Looking at the problem, some think tanks at Rutgers University decided that the best and most permanent way to solve the problem was to create a "buffalo commons." To apply this idea, the farmers and ranchers would have to recreate the plains' former ecological state by working with the government to replant prairie grass and repopulate areas with buffalo.

This idea makes sense. Once all the elements of the cycle are back in place, the land has a great chance of restoring itself to equilibrium and nutrients to its soil. It could prevent the earth from shriveling up and blowing away, which is the direction it's headed in now.

This is funny, yet sad. It tells me that if white settlers had come to this country and learned from the indigenous people, whose roots connect them to the land there for 40,000 years, we would not be facing this disaster.
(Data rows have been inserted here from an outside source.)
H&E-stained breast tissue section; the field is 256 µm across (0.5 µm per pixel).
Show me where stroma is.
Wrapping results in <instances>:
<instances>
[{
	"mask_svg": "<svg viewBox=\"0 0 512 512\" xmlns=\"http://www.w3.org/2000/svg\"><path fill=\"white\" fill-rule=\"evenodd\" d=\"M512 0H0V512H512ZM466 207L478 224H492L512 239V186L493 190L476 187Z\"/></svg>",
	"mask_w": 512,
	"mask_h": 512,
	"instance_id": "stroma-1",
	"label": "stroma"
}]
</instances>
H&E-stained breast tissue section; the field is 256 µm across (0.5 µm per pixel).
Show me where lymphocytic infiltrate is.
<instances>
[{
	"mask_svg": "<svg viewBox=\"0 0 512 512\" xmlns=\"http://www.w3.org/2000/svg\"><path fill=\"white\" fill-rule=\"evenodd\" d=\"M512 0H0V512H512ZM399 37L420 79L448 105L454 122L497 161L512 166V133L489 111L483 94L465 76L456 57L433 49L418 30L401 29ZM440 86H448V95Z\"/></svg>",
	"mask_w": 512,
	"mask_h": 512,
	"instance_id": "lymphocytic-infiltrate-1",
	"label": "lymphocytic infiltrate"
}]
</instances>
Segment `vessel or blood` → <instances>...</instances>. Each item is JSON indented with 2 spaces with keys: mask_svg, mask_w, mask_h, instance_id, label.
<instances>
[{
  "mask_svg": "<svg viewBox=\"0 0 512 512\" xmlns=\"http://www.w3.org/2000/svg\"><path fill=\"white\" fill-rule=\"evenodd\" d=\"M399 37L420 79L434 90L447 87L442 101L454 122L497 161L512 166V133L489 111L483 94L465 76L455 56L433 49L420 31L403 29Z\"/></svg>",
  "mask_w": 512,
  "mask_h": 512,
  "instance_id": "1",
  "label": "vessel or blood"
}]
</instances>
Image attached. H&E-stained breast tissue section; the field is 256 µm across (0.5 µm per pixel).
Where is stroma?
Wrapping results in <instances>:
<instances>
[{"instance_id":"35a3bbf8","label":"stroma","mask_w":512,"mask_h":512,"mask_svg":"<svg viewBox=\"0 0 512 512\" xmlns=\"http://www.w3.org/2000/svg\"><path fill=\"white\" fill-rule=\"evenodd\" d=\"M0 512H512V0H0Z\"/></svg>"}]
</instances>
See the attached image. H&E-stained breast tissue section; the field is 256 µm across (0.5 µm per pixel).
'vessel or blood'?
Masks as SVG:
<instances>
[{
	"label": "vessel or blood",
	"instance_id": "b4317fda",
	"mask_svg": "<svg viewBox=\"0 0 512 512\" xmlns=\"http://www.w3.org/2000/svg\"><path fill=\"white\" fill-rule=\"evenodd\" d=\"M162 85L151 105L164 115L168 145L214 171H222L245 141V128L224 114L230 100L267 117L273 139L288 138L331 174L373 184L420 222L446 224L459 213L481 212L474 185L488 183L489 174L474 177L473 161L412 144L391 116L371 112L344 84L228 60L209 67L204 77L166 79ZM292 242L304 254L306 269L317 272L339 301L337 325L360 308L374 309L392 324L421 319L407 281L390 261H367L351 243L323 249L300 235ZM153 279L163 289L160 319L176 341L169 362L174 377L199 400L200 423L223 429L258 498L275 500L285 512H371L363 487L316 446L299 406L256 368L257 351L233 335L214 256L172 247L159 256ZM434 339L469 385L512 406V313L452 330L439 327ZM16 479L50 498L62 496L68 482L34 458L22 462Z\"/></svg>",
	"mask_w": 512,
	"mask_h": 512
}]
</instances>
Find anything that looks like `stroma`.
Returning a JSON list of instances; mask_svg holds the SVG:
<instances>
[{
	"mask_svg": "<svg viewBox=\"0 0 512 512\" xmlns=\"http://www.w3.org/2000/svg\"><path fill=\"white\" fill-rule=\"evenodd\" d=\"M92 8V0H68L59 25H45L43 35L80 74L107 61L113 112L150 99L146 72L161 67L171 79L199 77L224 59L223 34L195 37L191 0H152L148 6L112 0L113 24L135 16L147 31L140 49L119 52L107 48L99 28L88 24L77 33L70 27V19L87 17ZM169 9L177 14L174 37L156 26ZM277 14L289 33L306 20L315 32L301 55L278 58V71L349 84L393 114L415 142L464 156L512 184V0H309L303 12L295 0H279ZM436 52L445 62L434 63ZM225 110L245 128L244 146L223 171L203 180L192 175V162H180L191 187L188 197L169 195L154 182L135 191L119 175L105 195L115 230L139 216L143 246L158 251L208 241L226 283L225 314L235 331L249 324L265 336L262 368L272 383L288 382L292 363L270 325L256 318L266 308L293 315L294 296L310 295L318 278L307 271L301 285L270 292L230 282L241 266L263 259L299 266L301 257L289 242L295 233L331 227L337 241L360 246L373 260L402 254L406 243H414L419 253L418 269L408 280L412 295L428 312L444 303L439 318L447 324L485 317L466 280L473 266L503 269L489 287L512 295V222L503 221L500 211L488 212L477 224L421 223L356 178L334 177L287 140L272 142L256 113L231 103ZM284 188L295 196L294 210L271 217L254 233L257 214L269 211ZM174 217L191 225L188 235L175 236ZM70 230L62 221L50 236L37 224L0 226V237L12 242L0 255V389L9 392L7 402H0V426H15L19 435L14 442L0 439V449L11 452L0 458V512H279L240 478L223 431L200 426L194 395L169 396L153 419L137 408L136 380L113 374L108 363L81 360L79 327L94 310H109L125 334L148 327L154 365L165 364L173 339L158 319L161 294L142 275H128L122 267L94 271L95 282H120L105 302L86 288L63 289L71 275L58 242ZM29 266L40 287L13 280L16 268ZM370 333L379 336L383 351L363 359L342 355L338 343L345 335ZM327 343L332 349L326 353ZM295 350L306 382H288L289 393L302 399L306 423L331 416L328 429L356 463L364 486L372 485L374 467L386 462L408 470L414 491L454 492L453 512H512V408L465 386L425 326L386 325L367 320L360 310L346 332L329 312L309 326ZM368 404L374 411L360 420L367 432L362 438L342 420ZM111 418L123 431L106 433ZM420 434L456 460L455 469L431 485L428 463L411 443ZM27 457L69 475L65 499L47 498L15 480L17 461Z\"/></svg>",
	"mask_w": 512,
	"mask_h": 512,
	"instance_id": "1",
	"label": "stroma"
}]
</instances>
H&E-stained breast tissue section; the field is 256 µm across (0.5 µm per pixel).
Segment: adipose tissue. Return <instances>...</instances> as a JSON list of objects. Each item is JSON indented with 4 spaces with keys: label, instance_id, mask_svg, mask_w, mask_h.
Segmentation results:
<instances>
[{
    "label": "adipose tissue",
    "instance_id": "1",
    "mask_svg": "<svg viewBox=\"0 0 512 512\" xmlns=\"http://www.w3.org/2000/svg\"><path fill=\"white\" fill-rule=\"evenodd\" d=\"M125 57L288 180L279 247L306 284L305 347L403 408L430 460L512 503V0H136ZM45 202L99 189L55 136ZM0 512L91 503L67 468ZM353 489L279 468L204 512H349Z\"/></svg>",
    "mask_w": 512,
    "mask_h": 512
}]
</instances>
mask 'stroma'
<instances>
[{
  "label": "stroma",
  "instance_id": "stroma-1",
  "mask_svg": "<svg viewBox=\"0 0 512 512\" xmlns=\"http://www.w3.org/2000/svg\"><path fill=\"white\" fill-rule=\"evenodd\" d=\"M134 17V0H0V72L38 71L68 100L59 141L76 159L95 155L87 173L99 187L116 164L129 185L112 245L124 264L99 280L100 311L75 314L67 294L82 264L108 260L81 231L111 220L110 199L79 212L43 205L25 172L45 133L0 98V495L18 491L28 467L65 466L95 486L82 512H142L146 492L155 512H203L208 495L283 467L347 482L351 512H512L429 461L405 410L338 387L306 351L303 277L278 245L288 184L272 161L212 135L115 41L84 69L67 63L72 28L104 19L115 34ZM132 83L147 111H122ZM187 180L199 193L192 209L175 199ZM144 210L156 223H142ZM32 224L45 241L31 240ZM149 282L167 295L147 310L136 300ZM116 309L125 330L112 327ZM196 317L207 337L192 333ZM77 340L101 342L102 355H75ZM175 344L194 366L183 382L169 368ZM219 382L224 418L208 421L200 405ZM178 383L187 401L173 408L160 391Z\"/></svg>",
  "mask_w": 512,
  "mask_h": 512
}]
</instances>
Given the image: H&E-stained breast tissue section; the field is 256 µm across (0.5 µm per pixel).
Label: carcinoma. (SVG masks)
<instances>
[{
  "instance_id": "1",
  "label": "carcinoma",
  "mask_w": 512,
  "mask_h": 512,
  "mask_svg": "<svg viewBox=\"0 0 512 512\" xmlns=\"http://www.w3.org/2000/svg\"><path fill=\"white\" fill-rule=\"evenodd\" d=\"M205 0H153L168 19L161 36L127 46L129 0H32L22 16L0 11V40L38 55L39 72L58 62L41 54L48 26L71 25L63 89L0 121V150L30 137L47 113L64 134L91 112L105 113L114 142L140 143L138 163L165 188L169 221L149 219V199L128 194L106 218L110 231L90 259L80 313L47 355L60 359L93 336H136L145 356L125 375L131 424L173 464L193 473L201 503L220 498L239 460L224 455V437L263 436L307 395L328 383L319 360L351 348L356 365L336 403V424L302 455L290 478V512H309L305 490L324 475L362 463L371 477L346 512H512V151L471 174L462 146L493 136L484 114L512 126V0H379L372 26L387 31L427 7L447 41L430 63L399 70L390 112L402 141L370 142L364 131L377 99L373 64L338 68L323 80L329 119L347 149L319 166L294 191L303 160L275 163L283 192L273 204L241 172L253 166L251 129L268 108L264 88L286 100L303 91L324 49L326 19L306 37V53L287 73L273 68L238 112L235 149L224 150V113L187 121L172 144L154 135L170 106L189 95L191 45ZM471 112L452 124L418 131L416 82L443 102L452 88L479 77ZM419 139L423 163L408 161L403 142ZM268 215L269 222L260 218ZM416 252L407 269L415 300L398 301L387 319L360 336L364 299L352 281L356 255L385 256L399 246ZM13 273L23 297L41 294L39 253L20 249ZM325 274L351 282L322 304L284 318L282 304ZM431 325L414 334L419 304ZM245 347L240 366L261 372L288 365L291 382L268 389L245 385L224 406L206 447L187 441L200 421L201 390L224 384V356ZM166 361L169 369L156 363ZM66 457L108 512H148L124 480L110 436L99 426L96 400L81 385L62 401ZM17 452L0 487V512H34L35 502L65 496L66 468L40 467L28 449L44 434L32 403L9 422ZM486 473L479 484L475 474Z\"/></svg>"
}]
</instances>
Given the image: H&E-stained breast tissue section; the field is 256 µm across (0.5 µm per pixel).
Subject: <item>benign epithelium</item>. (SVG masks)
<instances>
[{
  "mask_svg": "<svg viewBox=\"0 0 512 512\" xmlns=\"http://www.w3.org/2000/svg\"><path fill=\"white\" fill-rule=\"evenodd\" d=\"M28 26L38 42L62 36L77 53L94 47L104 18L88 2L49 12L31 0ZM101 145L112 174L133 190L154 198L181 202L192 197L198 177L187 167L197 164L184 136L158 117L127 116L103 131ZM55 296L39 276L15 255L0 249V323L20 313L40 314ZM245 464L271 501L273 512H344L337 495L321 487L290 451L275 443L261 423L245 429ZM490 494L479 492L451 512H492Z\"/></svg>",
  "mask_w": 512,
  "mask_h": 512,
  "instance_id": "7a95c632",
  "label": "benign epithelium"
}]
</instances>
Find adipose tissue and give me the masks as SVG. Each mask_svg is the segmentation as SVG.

The Great Plains are sitting on the brink because Anglo culture was too arrogant to learn how to live lightly and well on the land from the people who knew the land best.

On the reservation, I learned that the buffalo and the land were sacred in traditional Lakota culture. The Lakota know "property" is a foolish idea because people belong to the land, not the other way around. They know the inner workings of nature and revere them.

Now, after allowing our societies' institutions to abuse the Lakota and their culture for many generations, we have lost an enormous body of knowledge the indigenous people could teach us about the Plains and how to live there without disrupting the ecosystem.

The situation on the Great Plains demonstrates why we need to make our social awareness as automatic and important as our responsibility to drop a can or newspaper into a recycling bin.

But creating social responsibility is not that easy, I'm aware. Comparing social responsibility to dropping a can into a recycling bin may seem to be a ridiculous comparison.

Remember, though, that recycling a can without a system in place would be nearly impossible. People are working at many levels to keep the system for recycling materials running.

Now we need to work for a societal system that respects differences and cultural diversity.

Taking the extra time to listen and learn about people different from yourself isn't difficult, but it does take a conscious effort.

It sounds so simple, but if we can succeed in doing this -- it will take time to do, step by step -- we will build this new system.

As if kindness and decency aren't good enough reasons to respect others, we now have a common goal. We must create a liveable environment, and humanity is part of the ecosystem's balance.

This is no secret to the Lakota.

They say, Mitakuye oyasin. "Everything is related."

From our individual small steps of responsibility will evolve a tremendous stride for society --toward collective enlightenment and survival.

I am indebted to Alan Thein Durning and professors Frank and Deborah Epstein Popper of Rutgers University for ideas presented in the column.